[Source data]
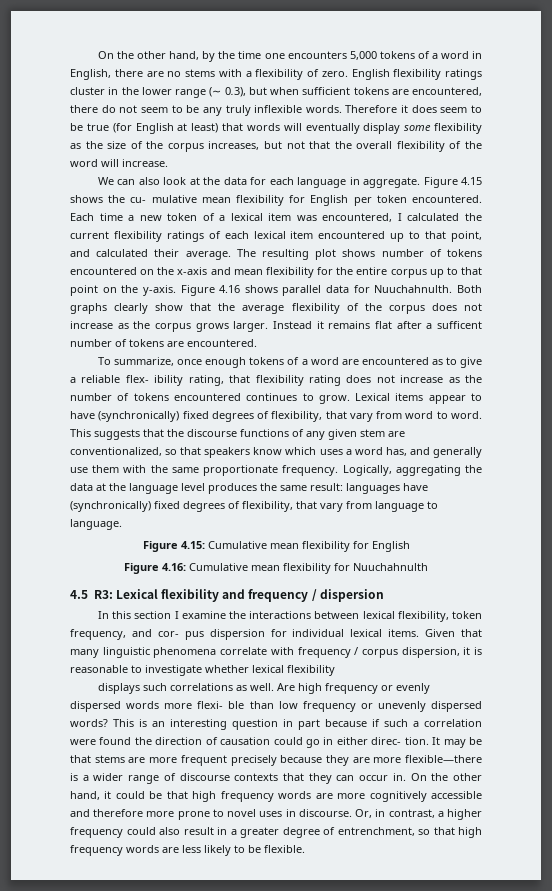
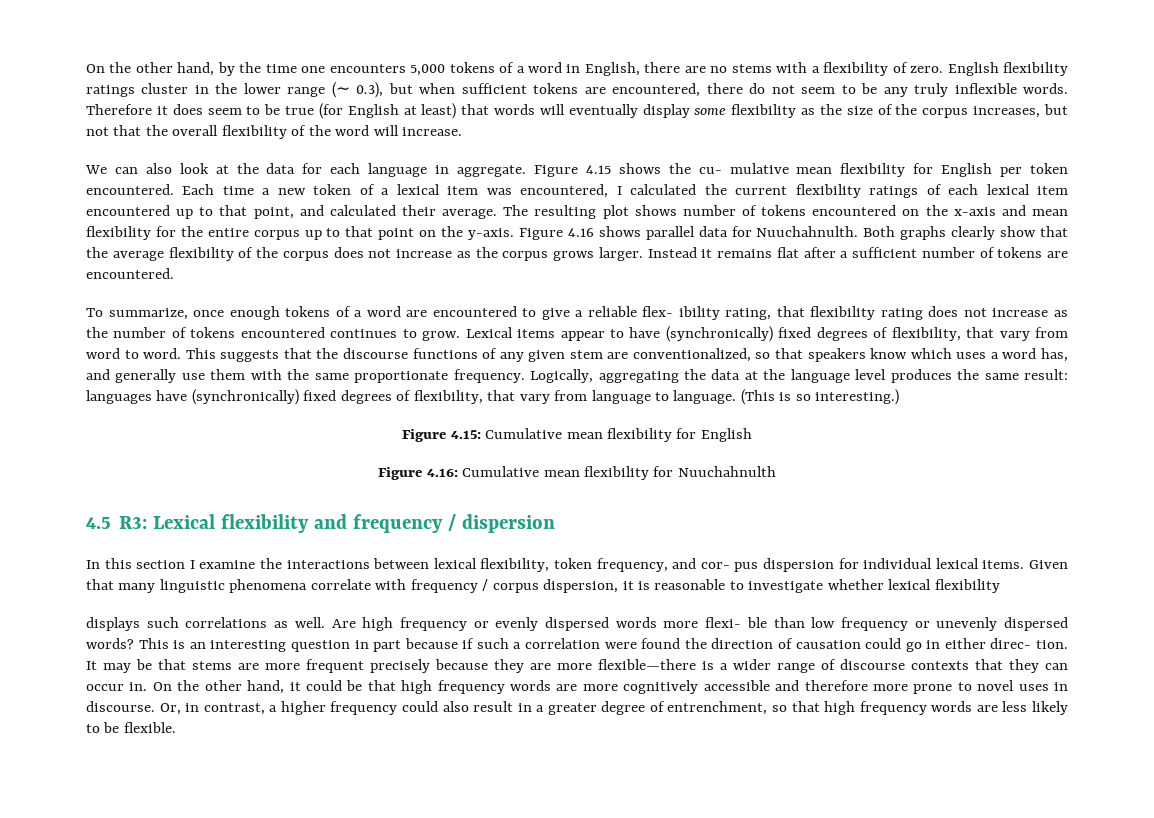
[437,321,483,329] sufficent -> [852,247,917,258] sufficient
[431,359,443,365] as -> (517, 311) none
(122, 524) none -> [740,389,900,405] (This is so interesting.)

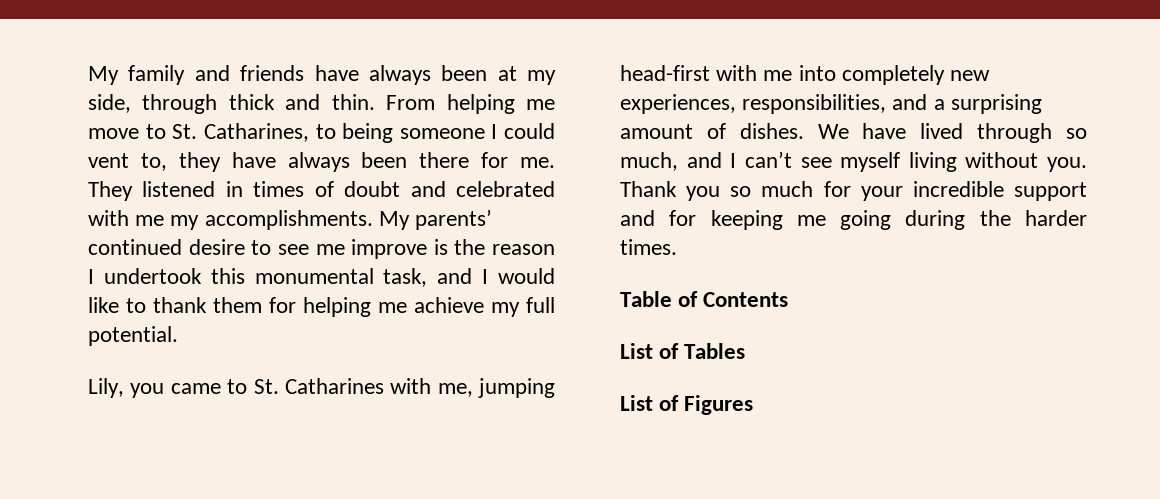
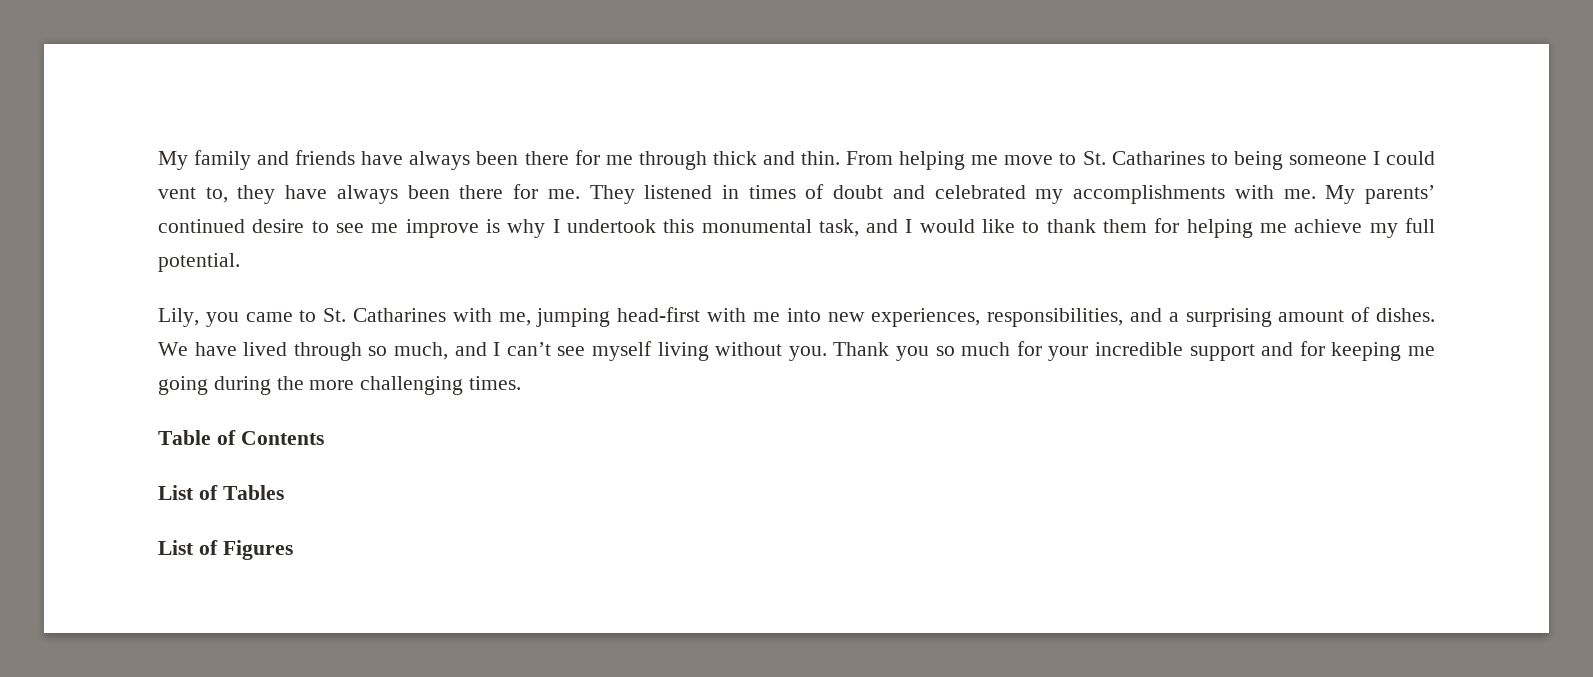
[497,66,556,85] [88,94,131,113] at my side, -> [524,150,633,165] there for me
[203,123,309,142] Catharines, -> [1111,151,1205,165] Catharines
[88,210,373,230] with me my accomplishments. -> [1035,185,1316,204] my accomplishments with me.
[454,239,555,255] the reason -> [507,219,546,238] why
[841,65,945,85] completely -> (821, 315) none
[1025,210,1087,226] harder -> [309,376,464,395] more challenging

* **WORK INSTRUCTION**: From the first line to the last, set down the records exactly, leaving out images.

* **TASK RESULT**:
[437,321,483,329] sufficent -> [852,247,917,258] sufficient
[431,359,443,365] as -> (517, 311) none
(122, 524) none -> [740,389,900,405] (This is so interesting.)

[497,66,556,85] [88,94,131,113] at my side, -> [524,150,633,165] there for me
[203,123,309,142] Catharines, -> [1111,151,1205,165] Catharines
[88,210,373,230] with me my accomplishments. -> [1035,185,1316,204] my accomplishments with me.
[454,239,555,255] the reason -> [507,219,546,238] why
[841,65,945,85] completely -> (821, 315) none
[1025,210,1087,226] harder -> [309,376,464,395] more challenging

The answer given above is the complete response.